だが、そうした環境下で平成26年11月、トランクルーム事業で国内最大手のキュラーズ(東京都品川区)が「物件取得を再開・加速させる」と宣言した。

キュラーズ トランクルーム

同社の中核事業のトランクルームとは、荷物等を一時的に保管できるトランクルーム。個人客が利用しやすいように1区画は0.5畳~5坪程度。利用者は月極で利用契約を結び、一次保管場所として使用する。
全国10都市で48拠店、約3万室運営している。トランクルーム事業自体は珍しくないが、同社の特徴はすべての施設が自社保有という点だ。トランクルーム事業は利用単価を上げない限り、いかに施設数を増やすかがポイント。競争が激化している現時点でも同社代表取締役のスティーブ・スポーン氏は物件取得の加速に自信をみせている。
「確かに物件価格は上がっているが、現時点でも当社が想定する利回りは十分に得られると確信している。オフィスビルの利回り水準は5%、マンションが6%として2%以上の上乗せが可能だ。
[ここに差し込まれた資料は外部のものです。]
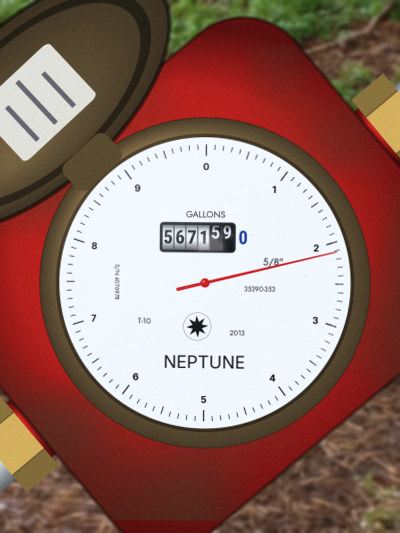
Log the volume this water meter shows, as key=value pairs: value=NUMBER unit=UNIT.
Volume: value=5671592.1 unit=gal
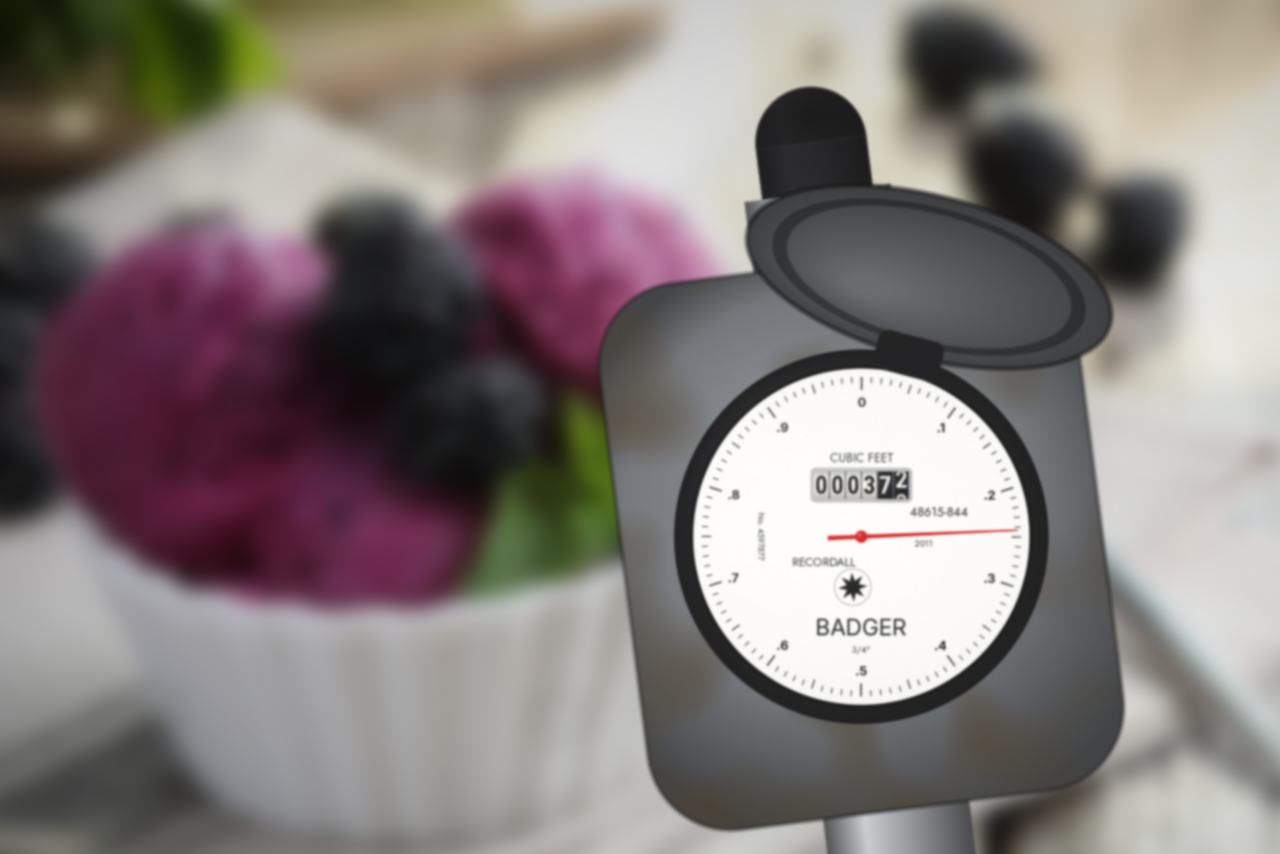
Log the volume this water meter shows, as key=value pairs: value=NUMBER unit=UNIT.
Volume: value=372.24 unit=ft³
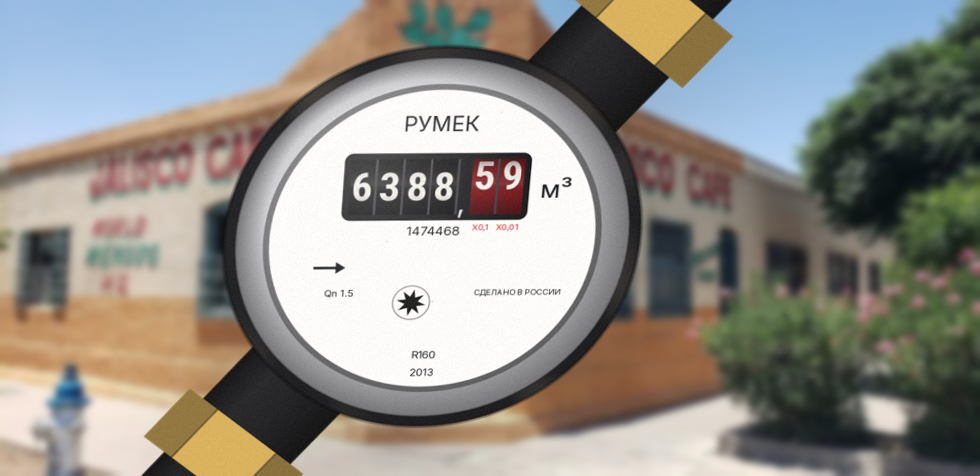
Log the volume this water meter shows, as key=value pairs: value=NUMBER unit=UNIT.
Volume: value=6388.59 unit=m³
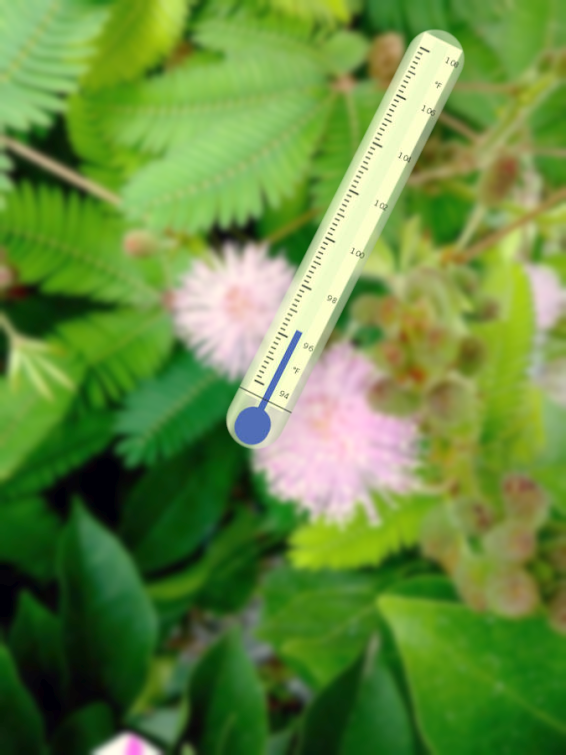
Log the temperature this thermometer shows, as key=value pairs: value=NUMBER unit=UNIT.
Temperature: value=96.4 unit=°F
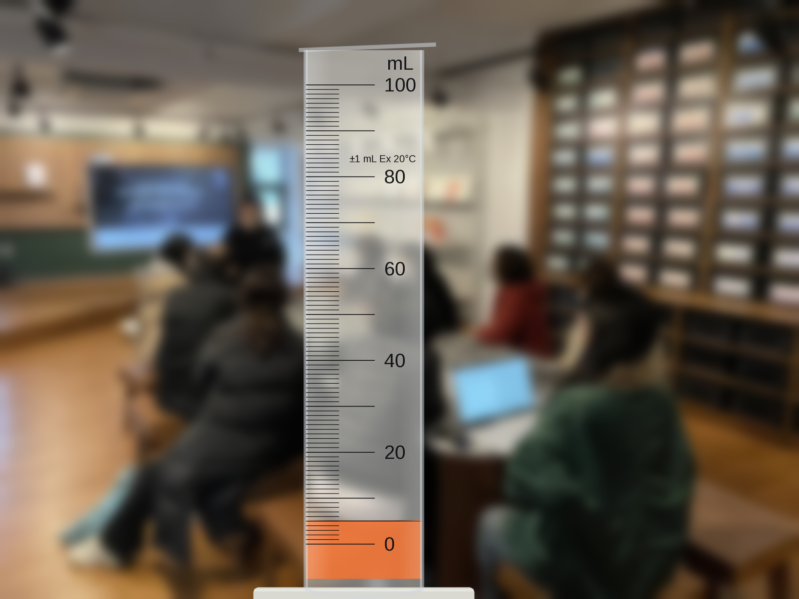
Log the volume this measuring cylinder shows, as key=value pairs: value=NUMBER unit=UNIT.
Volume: value=5 unit=mL
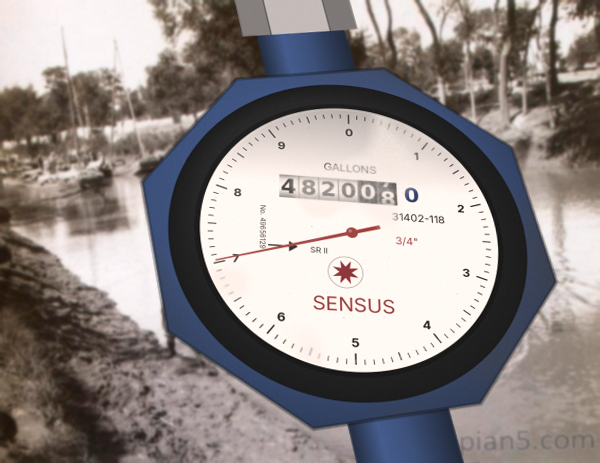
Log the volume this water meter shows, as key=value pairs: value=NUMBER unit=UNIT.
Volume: value=4820077.0 unit=gal
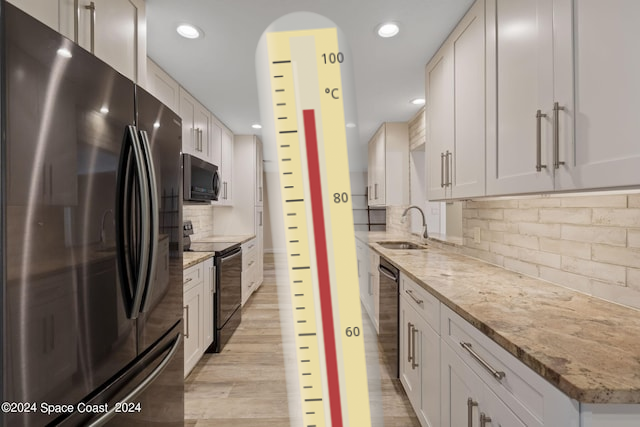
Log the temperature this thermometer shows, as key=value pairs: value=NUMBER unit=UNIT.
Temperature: value=93 unit=°C
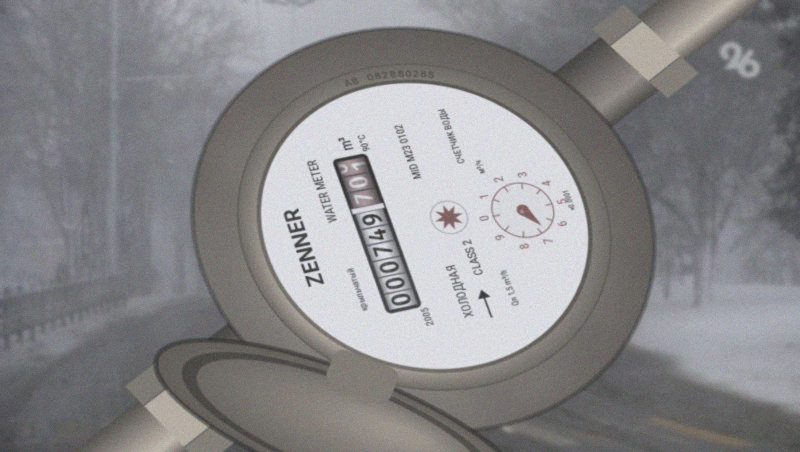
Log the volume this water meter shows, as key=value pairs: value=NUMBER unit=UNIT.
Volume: value=749.7006 unit=m³
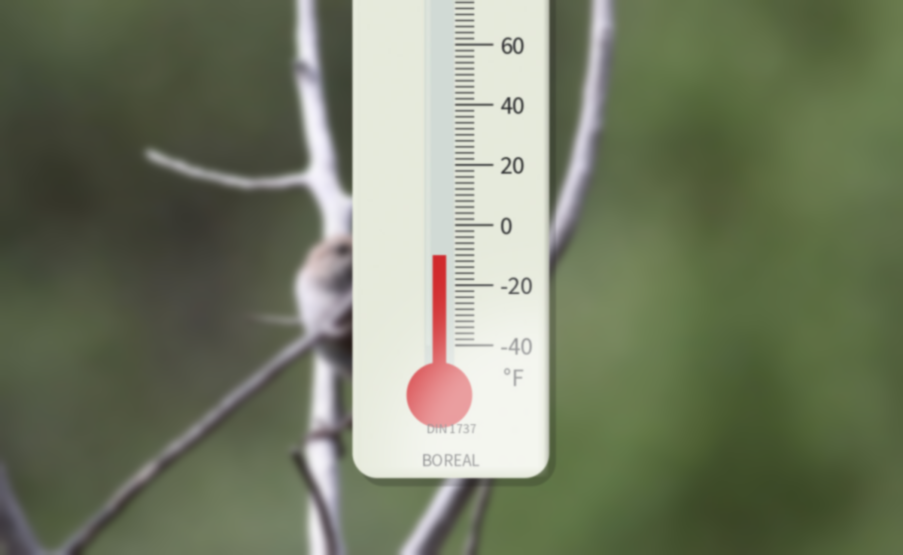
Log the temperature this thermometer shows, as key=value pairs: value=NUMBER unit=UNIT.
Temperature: value=-10 unit=°F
入札になっても競争力を発揮できる」

キュラーズ トランクルーム

この自信の背景はどこに求められるのか。一つはライバルへのアドバンテージ。
トランクルーム事業は住宅街に比較的近いエリアで展開される。主な案件入札の競争相手はマンションデベロッパーだ。マンションの場合多くは取得物件の解体が必要となる。既存物件の解体費用が入札金額に反映させざるを得ない定めを背負っている。一方トランクルームの場合は、既存物件がビルでもマンションでも内装の改修だけで開業することができる。
そして、もうひとつはキュラーズが有する豊富な資金力だ。平成25年9月に同社のオーナー企業が世界的不動産運用会社である米国のエバーグリーン・リアルエステートパートナーズ・エルエルシーに代わった。スポーン氏はこう強調している。
「エバーグリーンはすでにアメリカ、ヨーロッパ、ブラジルでトランクルーム事業に多額の投資を行っており、長期的な成長事業としてトランクルーム事業を高く評価している。エバーグリーンの資金力を背景に、物件取得を加速させることが可能になった」
平成26年8月28日、エバグリーングループの一員として、国内不動産市場において初のトランクルーム物件を取得。東京・阿佐ヶ谷において中規模物件を取得後、改修工事は順調にすすんでおり、来年上期には早々にトランクルームとしての再稼働が予定されている。
トランクルーム事業における日本市場は毎年約10%の成長を続けており、平成20年の市場規模約284億円から平成25年度は1.6倍の約463億円へ拡大成長している。東京五輪が開催される2020年には700億円、2027年には1000億円市場へと成長する可能性を秘めている。日本におけるトランクルームの普及率はわずか0.3%に過ぎず、先進国の中では最低水準とされ、需要があるにも関わらず供給数が足りない状況といえる。
またトランクルームはオフィスビルと比べて駅前立地にはこだわらない。どちらかといえば住宅地に近いセカンド立地、サード立地を好むこともあり、立地や築年によって稼働率に苦戦し、物件価値が大幅に下がったビルでも取得対象になる。物件売却先としてトランクルームは有力な候補先となっているのだ。

トップに聞いた 物件取得加速の理由

アメリカの巨大ファンドのエバーグリーンが昨年9月からキュラーズのオーナーになりました。
エバーグリーンは当社のビジネスモデルを深く理解し、評価を高めたことで物件取得を加速させることに決定しました。当社が取得ターゲットにしている物件は、住宅地域に近い小規模なオフィスビルや倉庫物件。通常テナントニーズが見込めず空室になっているケースが多いので、トランクルーム仕様へコンバージョンするのも比較的容易に行えます。
今後の物件取得の目標としてはキャパシティで年間7~10%の増加を狙っています。物件取得価格については特に高騰しているとは感じていません。もちろん高利回りの物件なら問題ありませんが、レジデンシャル・オフィスビルオーナーが期待している利回りより高い収益が下限となっており、現在でも十分達成できます。
日本の消費者は品質が良ければ多少割高感があっても購入されるケースが多く、トランクルームも同様のことがいえます。ビル1棟をトランクルームとして運営している当社の場合、BEMS制御による24時間空調や湿度管理を徹底し、高品質なサービスを提供してきたことで顧客を獲得してきました。この方針は変わらず、改修コスト等は惜しみなく投資していこうと考えています。